Work instruction A ▸
In the text on the Pew Research Internet knowledge survey, translate this sentence into Spanish: "Rather, the majority of Internet and tech companies reserve the right to sell this data to advertisers or other third parties."
Work instruction B ▸
Count the lines of the records that contain the string "onderzoek", with case counting, and give only the number.

Given text ▸

Despite spending 11 hours a day with digital media, including our smartphones, our televisions and our computers, we know surprisingly little about how these devices work. According to a new study from Pew Research, we're particularly clueless when it comes to how the Internet works, which is ironic considering our dependence on the platform to find all our answers. Surprisingly, age didn't play that big a role in determining how well survey participants fared on the 17-question quiz, though admittedly, the younger cohort did perform a bit better than their grandparents. Still, the amount that we don't know about the Internet, including what a privacy policy really means, and where and how we're actually getting our information is a bit alarming.

You can take the Web IQ quiz for yourself, and the 12-question version includes true or false questions like "The Internet and the World Wide Web are the same thing," and "When a company posts a privacy policy, it ensures that the company keeps confidential all the information it collects on users." While researchers found that most respondents could correctly identify facts about "common technology platforms and everyday Internet usage terms," like how many characters a tweet could contain, a much smaller proportion of Internet users are "familiar with certain concepts that underpin the Internet and other modern technological advances," senior Pew researcher Aaron Smith noted in his report.

75 percent of those surveyed thought there was no difference between the Internet and the World Wide Web, which is a faulty understanding, as US News explains. Whereas "the Internet refers to the infrastructure that uses specific protocols to connect various networks; the web is one application that uses that architecture to share information using web pages."

Moreover, the majority of respondents were also unsure of what a privacy policy really entails today — contrary to the beliefs of 56 percent of participants, companies do not, in fact, keep user information confidential. Rather, the majority of Internet and tech companies reserve the right to sell this data to advertisers or other third parties. But with so few willing to read the fine print, most companies can get away with collecting rather frightening amounts of personal information without users being any the wiser.

While Internet users may not be so in tune with more nebulous and somewhat removed concepts, the survey did find that most respondents were on top of their current events, with 61 percent correctly defining "Net Neutrality" as "the equal treatment of digital content by service providers." But move a little further back in history, and people were less successful at guessing the first popular graphical web browser, Mosaic (only 9 percent of respondents knew that one, don't worry).

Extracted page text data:

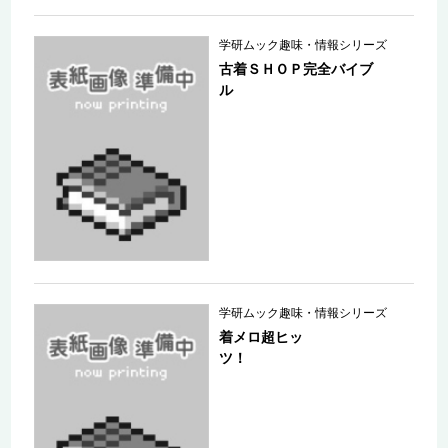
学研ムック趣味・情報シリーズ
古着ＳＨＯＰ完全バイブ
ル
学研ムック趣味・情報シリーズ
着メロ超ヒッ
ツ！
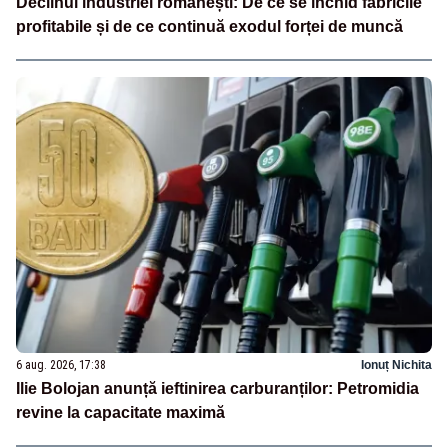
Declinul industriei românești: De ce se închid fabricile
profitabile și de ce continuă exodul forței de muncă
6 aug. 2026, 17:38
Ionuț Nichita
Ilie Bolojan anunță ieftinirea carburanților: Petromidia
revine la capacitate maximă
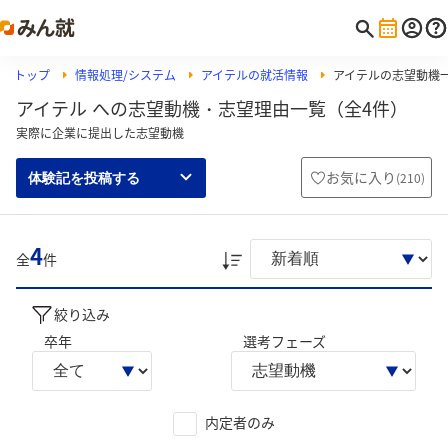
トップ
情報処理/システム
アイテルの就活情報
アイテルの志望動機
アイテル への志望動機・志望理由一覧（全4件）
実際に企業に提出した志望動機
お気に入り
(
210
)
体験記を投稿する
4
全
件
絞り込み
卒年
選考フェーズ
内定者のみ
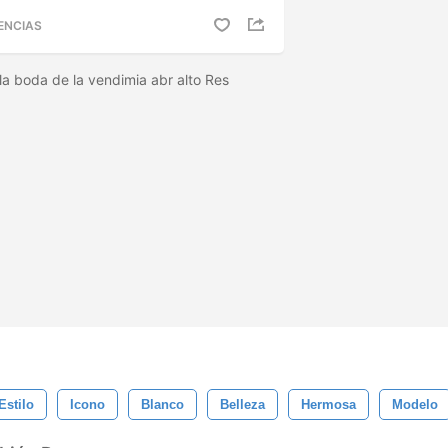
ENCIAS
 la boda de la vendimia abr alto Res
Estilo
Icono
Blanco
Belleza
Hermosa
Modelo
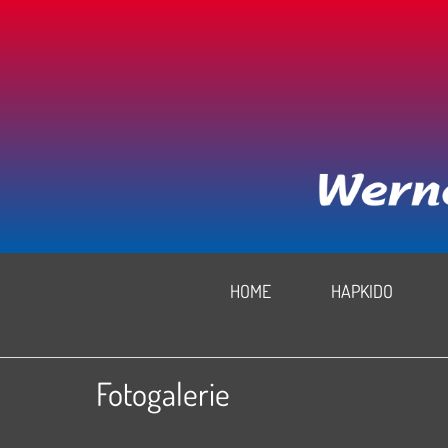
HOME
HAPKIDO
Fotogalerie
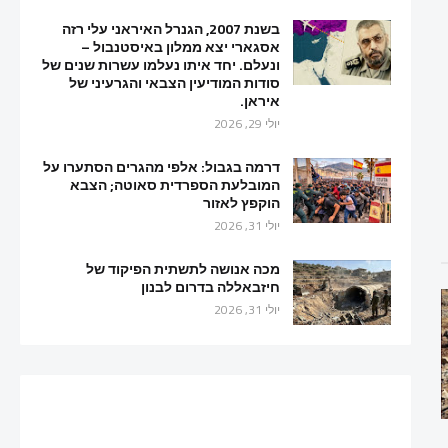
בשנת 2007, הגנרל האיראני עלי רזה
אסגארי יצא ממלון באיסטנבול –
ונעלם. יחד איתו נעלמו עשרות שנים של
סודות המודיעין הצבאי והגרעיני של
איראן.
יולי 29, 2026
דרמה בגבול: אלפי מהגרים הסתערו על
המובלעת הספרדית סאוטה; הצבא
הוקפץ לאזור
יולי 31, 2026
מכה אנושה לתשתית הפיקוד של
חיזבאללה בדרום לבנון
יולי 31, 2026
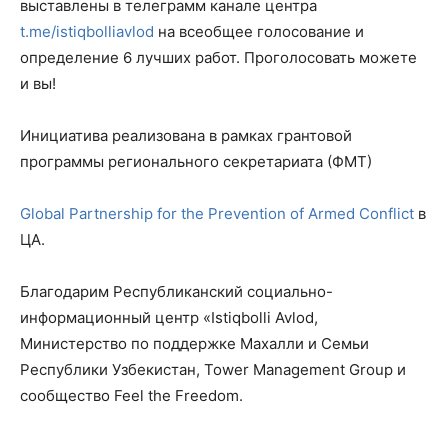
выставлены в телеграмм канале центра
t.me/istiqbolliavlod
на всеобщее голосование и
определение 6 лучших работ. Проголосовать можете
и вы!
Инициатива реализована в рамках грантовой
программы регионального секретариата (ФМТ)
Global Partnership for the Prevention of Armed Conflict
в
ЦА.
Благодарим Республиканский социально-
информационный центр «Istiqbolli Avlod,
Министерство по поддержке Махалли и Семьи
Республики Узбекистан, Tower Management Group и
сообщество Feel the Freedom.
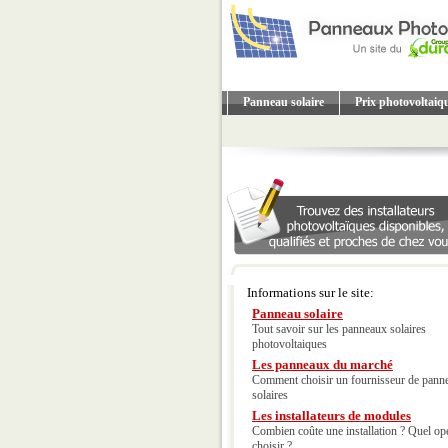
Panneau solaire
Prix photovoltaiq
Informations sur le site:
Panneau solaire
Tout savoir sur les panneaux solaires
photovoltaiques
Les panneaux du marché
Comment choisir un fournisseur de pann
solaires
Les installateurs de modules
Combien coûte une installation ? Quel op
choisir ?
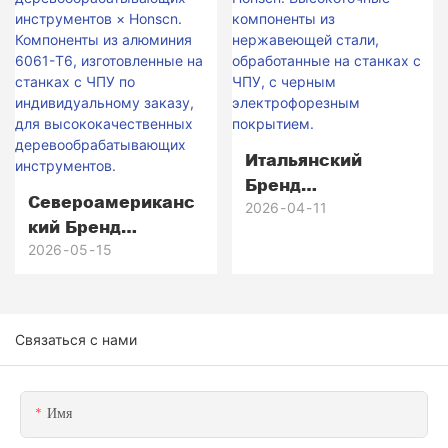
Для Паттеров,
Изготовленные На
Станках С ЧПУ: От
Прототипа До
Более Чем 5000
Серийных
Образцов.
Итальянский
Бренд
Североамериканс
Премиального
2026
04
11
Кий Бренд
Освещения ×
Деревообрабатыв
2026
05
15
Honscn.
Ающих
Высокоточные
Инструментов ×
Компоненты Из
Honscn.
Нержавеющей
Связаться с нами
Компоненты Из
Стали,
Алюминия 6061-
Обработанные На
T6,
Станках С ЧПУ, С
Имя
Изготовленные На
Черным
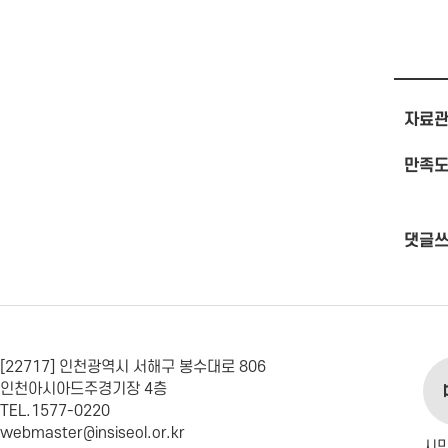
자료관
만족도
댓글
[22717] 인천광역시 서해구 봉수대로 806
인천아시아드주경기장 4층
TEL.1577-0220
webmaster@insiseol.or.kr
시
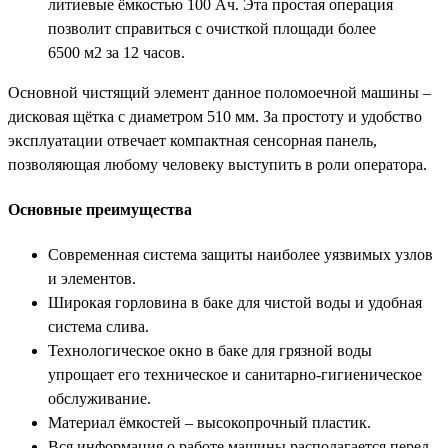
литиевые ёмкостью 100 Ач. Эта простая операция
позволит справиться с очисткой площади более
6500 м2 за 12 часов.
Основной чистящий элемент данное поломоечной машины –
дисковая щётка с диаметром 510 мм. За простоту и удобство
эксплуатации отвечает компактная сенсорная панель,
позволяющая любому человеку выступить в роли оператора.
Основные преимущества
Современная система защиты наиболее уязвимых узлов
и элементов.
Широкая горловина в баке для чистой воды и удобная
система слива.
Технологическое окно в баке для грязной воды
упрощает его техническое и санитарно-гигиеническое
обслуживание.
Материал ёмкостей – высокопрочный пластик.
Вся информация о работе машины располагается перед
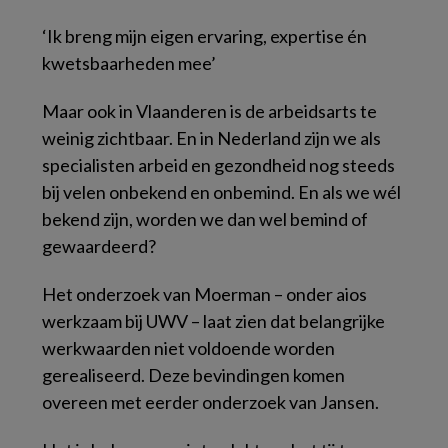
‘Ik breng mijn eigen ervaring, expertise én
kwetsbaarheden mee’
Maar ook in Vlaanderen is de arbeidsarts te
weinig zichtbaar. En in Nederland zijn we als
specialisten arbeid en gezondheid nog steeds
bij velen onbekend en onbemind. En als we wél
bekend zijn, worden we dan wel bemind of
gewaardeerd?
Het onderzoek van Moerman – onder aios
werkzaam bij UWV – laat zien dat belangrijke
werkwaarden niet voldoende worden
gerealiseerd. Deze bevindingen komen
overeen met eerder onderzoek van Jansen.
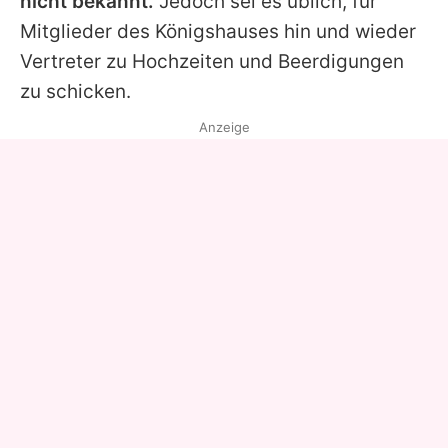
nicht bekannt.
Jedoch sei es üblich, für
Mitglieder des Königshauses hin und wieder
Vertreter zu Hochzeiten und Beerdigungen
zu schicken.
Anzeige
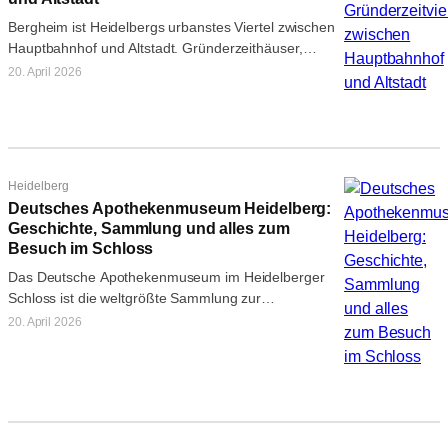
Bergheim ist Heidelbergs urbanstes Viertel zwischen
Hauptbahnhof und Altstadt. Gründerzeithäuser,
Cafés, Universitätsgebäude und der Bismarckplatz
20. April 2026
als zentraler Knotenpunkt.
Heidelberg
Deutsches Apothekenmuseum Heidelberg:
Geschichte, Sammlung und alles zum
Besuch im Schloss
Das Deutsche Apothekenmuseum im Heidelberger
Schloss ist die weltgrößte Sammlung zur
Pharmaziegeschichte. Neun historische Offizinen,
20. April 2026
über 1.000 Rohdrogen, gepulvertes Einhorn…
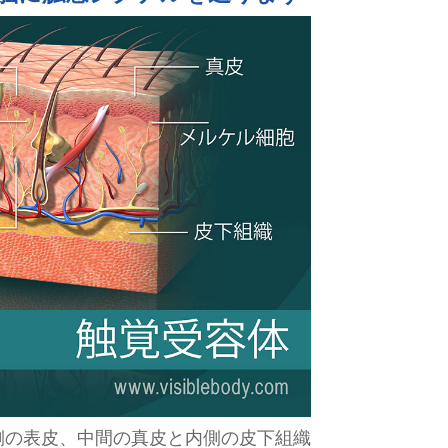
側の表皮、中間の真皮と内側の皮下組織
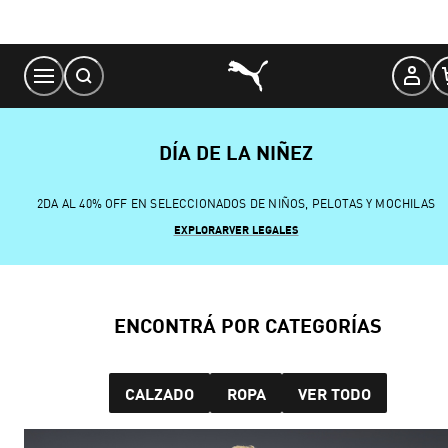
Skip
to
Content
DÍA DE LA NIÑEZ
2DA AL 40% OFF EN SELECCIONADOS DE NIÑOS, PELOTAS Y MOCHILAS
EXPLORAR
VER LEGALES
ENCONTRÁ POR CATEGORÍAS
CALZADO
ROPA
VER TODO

Response A ▸
Más bien, la mayoría de las empresas de Internet y de tecnología se reservan el derecho de vender estos datos a anunciantes u otros terceros.

Response B ▸
2